===== TRECHO PARA LER
Aaah, muleque!!! Esse samba da São Clemente é muito bom. Retrata bem o enredo, a letra é muito feliz, até os trocadilhos, aqui, que poderiam restar forçados, foram usados na medida, pois reportam ao cenário do qual vai se desenvolver a trajetória do homenageado. Um painel do circo Brasil que atravessou décadas e que, ainda hoje, é excludente. ESSE É O ESPÍRITO DA MINHA ESCOLA....ESTOU ORGULHOSA E FELIZ POR ESSE ENREDO. Como fui acesa pelo beijo irreverente da São Clemente há três décadas, espero que o samba seja apenas uma preliminar para eu chegar ao clímax na apoteose com o desfile da minha escola.

2 - Estácio

Desbravando esta terra na imensidão
Me pintei com o colorido deste chão
Com a fauna e a flora ergui sua bandeira
Sou a Chita Brasileira

O samba não é nenhuma “tropicália maravilha”, mas aquela bateria da Estácio deixa qualquer samba com gostinho de quero mais. A melodia está legal (o samba está levemente acelerado), a letra tá bacana. É o tipo de samba e enredo que se encaixam como uma luva para a escola. O uso da primeira pessoa também valorizou o samba, pois há uma identificação de cara com o que se está cantando. É simples, linear, descompromissado, objetivo, certeiro, leve, ótimo para desfilar, diria até que o samba é “colorido”. E tem uma pegada muito forte quando do seu retorno. Lembra em muito a fase do Estácio quando por lá passou a Rosa Magalhães. E se plasticamente a escola ousar como sugere os movimentos históricos pincelados pelo enredo, acho que o Morro de São Carlos vai ao delírio (tenho até receio da escola que passar depois, que traz um tema pesado, numa linha totalmente oposta ao da Estácio). Em se tratando de Estácio, o samba cresce muito com a força daquela comunidade maravilhosa. ISSO É CARNAVAL EM SUA ESSÊNCIA MAIS PURA. Adoooooooooooooooooooro.....
==========
===== LINHAS SELECIONADAS
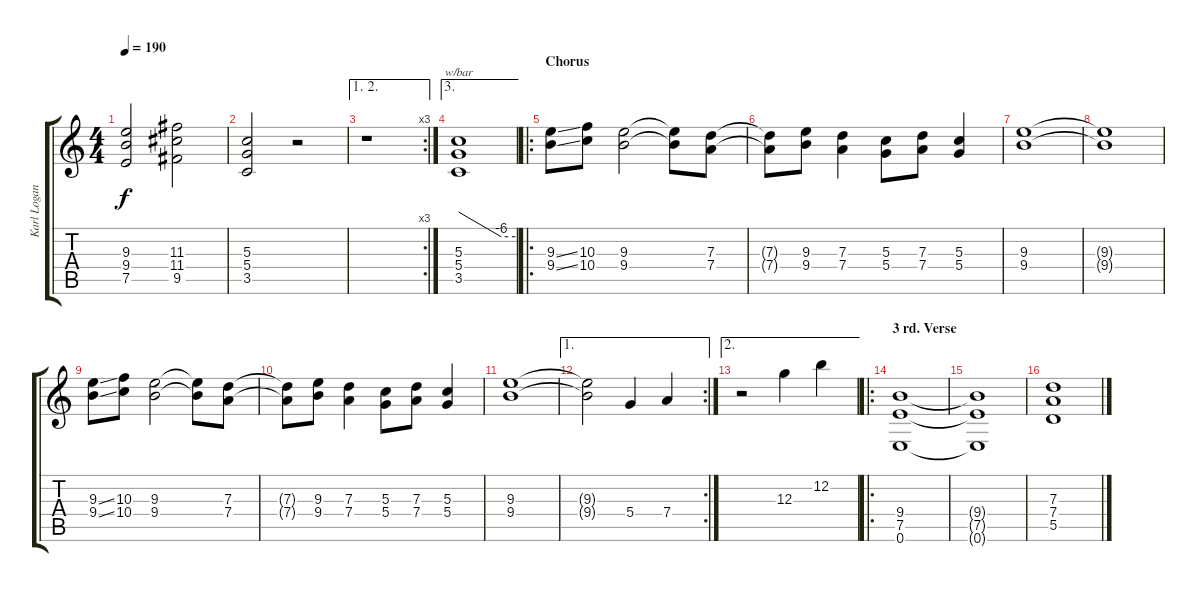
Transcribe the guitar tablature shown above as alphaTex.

\track ("Karl Logan Rhytm and riffs" "Karl Logan") {instrument distortionguitar}
\staff {score tabs}
\tuning (E4 B3 G3 D3 A2 E2) {hide}
\ts (4 4)
\tempo 190
\clef g2
\ks c
(9.3 9.4 7.5).2{dy f} (11.3 11.4 9.5).2 |
(5.3 5.4 3.5).2 r.2 |
\ae (1 2)
\rc 3
r.1 |
\ae 3
(5.3 5.4 3.5).1{tbe (custom default 0 0 45 -24 60 -24)} |
\ro
\section ("" "Chorus")
(9.3{ss} 9.4{ss}).8 (10.3 10.4).8 (9.3 9.4).2 (9.3{t} 9.4{t}).8 (7.3 7.4).8 |
(7.3{t} 7.4{t}).8 (9.3 9.4).8 (7.3 7.4).4 (5.3 5.4).8 (7.3 7.4).8 (5.3 5.4).4 |
(9.3 9.4).1 |
(9.3{t} 9.4{t}).1 |
(9.3{ss} 9.4{ss}).8 (10.3 10.4).8 (9.3 9.4).2 (9.3{t} 9.4{t}).8 (7.3 7.4).8 |
(7.3{t} 7.4{t}).8 (9.3 9.4).8 (7.3 7.4).4 (5.3 5.4).8 (7.3 7.4).8 (5.3 5.4).4 |
(9.3 9.4).1 |
\ae 1
\rc 2
(9.3{t} 9.4{t}).2 5.4.4 7.4.4 |
\ae 2
r.2 12.3.4 12.2.4 |
\ro
\section ("" "3 rd. Verse")
(9.4 7.5 0.6).1 |
(9.4{t} 7.5{t} 0.6{t}).1 |
(7.3 7.4 5.5).1
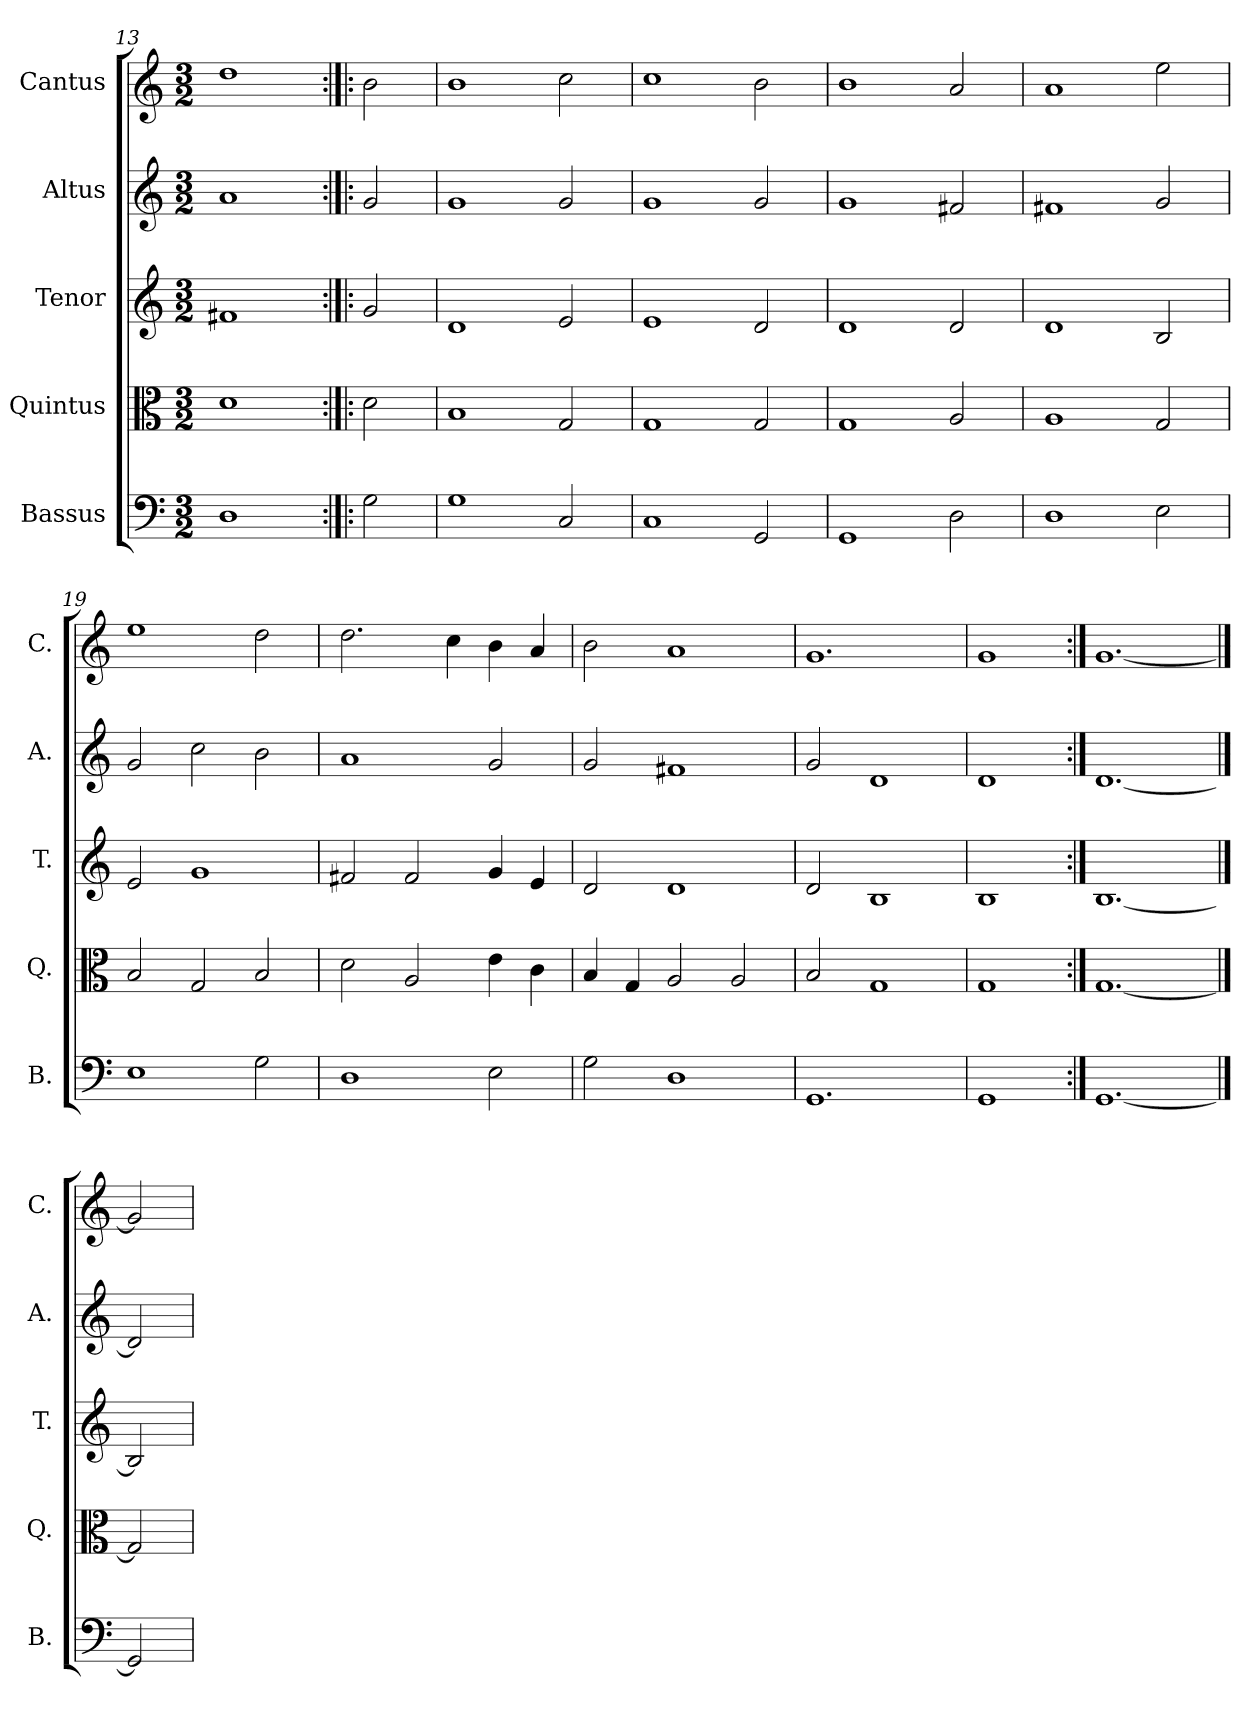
==========
### TAREFAS A FAZER
A: Repita o trecho do comentário sobre os sambas que começa em "Aaah, muleque!!! Esse" e segue até "desfile da minha escola.", sem mudar nada.
B: Faça uma cópia fiel de todas as linhas, do começo ao fim, e deixe as imagens de fora.
As linhas não têm nenhuma relação com o comentário sobre os sambas.

### RESPOSTAS POR TAREFA
A:
Aaah, muleque!!! Esse samba da São Clemente é muito bom. Retrata bem o enredo, a letra é muito feliz, até os trocadilhos, aqui, que poderiam restar forçados, foram usados na medida, pois reportam ao cenário do qual vai se desenvolver a trajetória do homenageado. Um painel do circo Brasil que atravessou décadas e que, ainda hoje, é excludente. ESSE É O ESPÍRITO DA MINHA ESCOLA....ESTOU ORGULHOSA E FELIZ POR ESSE ENREDO. Como fui acesa pelo beijo irreverente da São Clemente há três décadas, espero que o samba seja apenas uma preliminar para eu chegar ao clímax na apoteose com o desfile da minha escola.

B:
Transcribe the guitar tablature shown above as alphaTex.

\track ("Karl Logan Rhytm and riffs" "Karl Logan") {instrument distortionguitar}
\staff {score tabs}
\tuning (E4 B3 G3 D3 A2 E2) {hide}
\ts (4 4)
\tempo 190
\clef g2
\ks c
(9.3 9.4 7.5).2{dy f} (11.3 11.4 9.5).2 |
(5.3 5.4 3.5).2 r.2 |
\ae (1 2)
\rc 3
r.1 |
\ae 3
(5.3 5.4 3.5).1{tbe (custom default 0 0 45 -24 60 -24)} |
\ro
\section ("" "Chorus")
(9.3{ss} 9.4{ss}).8 (10.3 10.4).8 (9.3 9.4).2 (9.3{t} 9.4{t}).8 (7.3 7.4).8 |
(7.3{t} 7.4{t}).8 (9.3 9.4).8 (7.3 7.4).4 (5.3 5.4).8 (7.3 7.4).8 (5.3 5.4).4 |
(9.3 9.4).1 |
(9.3{t} 9.4{t}).1 |
(9.3{ss} 9.4{ss}).8 (10.3 10.4).8 (9.3 9.4).2 (9.3{t} 9.4{t}).8 (7.3 7.4).8 |
(7.3{t} 7.4{t}).8 (9.3 9.4).8 (7.3 7.4).4 (5.3 5.4).8 (7.3 7.4).8 (5.3 5.4).4 |
(9.3 9.4).1 |
\ae 1
\rc 2
(9.3{t} 9.4{t}).2 5.4.4 7.4.4 |
\ae 2
r.2 12.3.4 12.2.4 |
\ro
\section ("" "3 rd. Verse")
(9.4 7.5 0.6).1 |
(9.4{t} 7.5{t} 0.6{t}).1 |
(7.3 7.4 5.5).1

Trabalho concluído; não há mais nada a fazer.